Seattleites get creative with gas prices on the rise
After seeing “lower” gas prices over the summer — though still much higher than Pacific Northwest residents are used to — those prices are creeping back up again, increasing by an average of 50 cents in Washington just over the past week.
Just last night, gas prices went up 10 cents.
The increase has had Seattlites feeling the pressure on their finances. KIRO Newsradio caught up with some drivers at a gas station in Kirkland, where fuel currently costs $5.50 per gallon.
“It went up quite a bit,” said one woman who was looking at an $80 gas bill. “It used to be down to ‘$71,’ and I say that in air quotes, even though it really used to be ‘$58.'”
According to AAA, the average price for a gallon of regular gasoline in this state a week ago was $4.62. By Monday, a gallon of regular cost $4.92. Then overnight, it climbed to more than $5 a gallon once again.

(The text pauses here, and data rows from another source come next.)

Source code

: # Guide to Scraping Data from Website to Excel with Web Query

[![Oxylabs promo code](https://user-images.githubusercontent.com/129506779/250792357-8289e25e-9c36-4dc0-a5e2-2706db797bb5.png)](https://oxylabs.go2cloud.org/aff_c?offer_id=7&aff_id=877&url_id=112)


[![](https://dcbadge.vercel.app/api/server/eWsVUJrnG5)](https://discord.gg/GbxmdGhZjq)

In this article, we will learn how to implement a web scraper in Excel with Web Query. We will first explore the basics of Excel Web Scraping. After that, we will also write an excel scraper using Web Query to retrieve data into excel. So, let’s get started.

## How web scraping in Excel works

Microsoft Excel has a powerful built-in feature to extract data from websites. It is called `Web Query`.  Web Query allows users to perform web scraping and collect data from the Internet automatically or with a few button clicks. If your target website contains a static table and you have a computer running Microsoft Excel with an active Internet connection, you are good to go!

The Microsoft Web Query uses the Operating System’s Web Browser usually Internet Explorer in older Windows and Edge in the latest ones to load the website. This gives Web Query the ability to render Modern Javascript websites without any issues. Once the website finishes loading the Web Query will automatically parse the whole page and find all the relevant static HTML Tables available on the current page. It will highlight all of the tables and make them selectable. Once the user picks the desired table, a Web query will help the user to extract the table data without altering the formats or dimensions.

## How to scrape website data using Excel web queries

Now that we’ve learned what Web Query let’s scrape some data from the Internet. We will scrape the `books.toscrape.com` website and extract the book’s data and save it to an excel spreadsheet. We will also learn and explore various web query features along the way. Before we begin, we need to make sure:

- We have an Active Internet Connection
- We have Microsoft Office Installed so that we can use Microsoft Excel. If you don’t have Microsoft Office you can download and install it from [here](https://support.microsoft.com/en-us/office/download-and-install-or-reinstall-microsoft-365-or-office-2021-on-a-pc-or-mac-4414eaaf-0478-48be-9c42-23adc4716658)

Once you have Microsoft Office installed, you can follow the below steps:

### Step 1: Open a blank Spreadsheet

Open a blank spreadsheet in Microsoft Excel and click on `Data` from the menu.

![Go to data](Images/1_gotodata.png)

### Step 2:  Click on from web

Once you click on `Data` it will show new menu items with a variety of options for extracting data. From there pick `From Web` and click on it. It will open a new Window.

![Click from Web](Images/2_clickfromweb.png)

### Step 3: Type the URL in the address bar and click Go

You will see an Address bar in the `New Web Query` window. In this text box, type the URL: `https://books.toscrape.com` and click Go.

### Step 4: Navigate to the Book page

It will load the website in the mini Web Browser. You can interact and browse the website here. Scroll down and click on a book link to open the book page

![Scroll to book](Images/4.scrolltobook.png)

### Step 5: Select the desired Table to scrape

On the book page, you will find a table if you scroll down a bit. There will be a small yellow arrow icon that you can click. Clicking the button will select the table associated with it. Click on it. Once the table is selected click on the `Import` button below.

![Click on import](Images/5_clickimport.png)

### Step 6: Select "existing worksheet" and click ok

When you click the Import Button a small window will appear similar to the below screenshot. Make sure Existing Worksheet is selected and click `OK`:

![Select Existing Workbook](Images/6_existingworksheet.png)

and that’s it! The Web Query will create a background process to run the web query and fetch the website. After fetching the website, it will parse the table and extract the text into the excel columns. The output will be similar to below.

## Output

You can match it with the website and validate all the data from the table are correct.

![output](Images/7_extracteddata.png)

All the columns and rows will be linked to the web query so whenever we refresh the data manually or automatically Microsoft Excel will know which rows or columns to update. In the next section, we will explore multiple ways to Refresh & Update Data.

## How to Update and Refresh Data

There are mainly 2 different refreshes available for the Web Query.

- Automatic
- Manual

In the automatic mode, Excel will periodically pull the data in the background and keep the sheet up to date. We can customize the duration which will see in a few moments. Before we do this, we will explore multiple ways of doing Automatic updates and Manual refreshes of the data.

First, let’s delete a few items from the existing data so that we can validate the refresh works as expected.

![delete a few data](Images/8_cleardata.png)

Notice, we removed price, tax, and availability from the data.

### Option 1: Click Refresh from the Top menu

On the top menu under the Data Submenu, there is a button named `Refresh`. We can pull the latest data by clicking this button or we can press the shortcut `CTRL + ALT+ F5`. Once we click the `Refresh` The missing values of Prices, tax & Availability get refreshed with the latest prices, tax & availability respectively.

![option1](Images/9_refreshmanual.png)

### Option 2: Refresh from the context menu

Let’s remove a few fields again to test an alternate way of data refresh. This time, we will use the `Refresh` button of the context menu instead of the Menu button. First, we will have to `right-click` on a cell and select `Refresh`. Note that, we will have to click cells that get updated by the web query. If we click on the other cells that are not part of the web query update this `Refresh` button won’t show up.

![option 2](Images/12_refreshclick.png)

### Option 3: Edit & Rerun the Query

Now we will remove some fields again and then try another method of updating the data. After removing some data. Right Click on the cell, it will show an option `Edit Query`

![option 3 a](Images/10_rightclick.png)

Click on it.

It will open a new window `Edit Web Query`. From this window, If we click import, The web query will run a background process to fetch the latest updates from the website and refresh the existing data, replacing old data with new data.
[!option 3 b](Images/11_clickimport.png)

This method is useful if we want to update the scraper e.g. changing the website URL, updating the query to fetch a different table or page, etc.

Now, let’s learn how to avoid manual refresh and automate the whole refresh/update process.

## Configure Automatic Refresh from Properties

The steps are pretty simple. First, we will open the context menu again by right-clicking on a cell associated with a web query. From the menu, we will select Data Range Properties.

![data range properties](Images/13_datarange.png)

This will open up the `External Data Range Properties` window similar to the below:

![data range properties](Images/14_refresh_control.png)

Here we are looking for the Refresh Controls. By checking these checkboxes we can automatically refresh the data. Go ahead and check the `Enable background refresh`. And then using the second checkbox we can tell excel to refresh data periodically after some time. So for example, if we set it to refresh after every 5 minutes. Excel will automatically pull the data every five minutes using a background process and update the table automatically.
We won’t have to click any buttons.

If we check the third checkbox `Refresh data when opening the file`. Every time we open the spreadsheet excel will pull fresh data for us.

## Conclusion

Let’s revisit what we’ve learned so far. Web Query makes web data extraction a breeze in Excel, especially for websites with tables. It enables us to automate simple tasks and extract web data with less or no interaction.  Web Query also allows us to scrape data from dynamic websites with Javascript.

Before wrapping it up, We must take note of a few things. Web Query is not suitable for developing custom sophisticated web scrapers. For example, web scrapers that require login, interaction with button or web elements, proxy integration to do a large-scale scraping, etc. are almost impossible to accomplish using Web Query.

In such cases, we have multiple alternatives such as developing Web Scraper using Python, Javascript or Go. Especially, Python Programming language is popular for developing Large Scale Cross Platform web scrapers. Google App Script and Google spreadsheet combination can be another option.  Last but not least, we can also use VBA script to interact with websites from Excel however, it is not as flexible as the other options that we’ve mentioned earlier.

Drivers who spoke with KIRO Newsradio were paying anywhere from $75 to $150 to fill up their trucks and SUVs. They reported coming up with a variety of solutions, such as working from home more, carpooling, and trying to combine trips to save money. They also are using tricks like only getting the bare minimum at a more expensive station along their route, and then driving to another station later that is cheaper to fill up the rest of their tank.
With the war in Ukraine, Hurricane Ian in Florida, and the ever-rising inflation that has been hurting people’s wallets, some are worried that prices will continue to increase.
“Oil companies raise prices when literally anything happens, especially when areas like Florida see these huge impacts,” one man commented skeptically.
KIRO 7 spoke to Seattle University marketing professor Mathew Isaac about the sharp rise and if we could expect the trend to continue.
“The next couple of weeks, we might see some jumps or some increases,” Issac said. “But I don’t expect it to go up to the levels we were seeing last year.”
Washington holds the fifth-highest average for gas prices among states, with only Nevada ($5.134), Hawaii ($5.148), Oregon ($5.223), and California ($6.022) coming in higher, according to GasBuddy.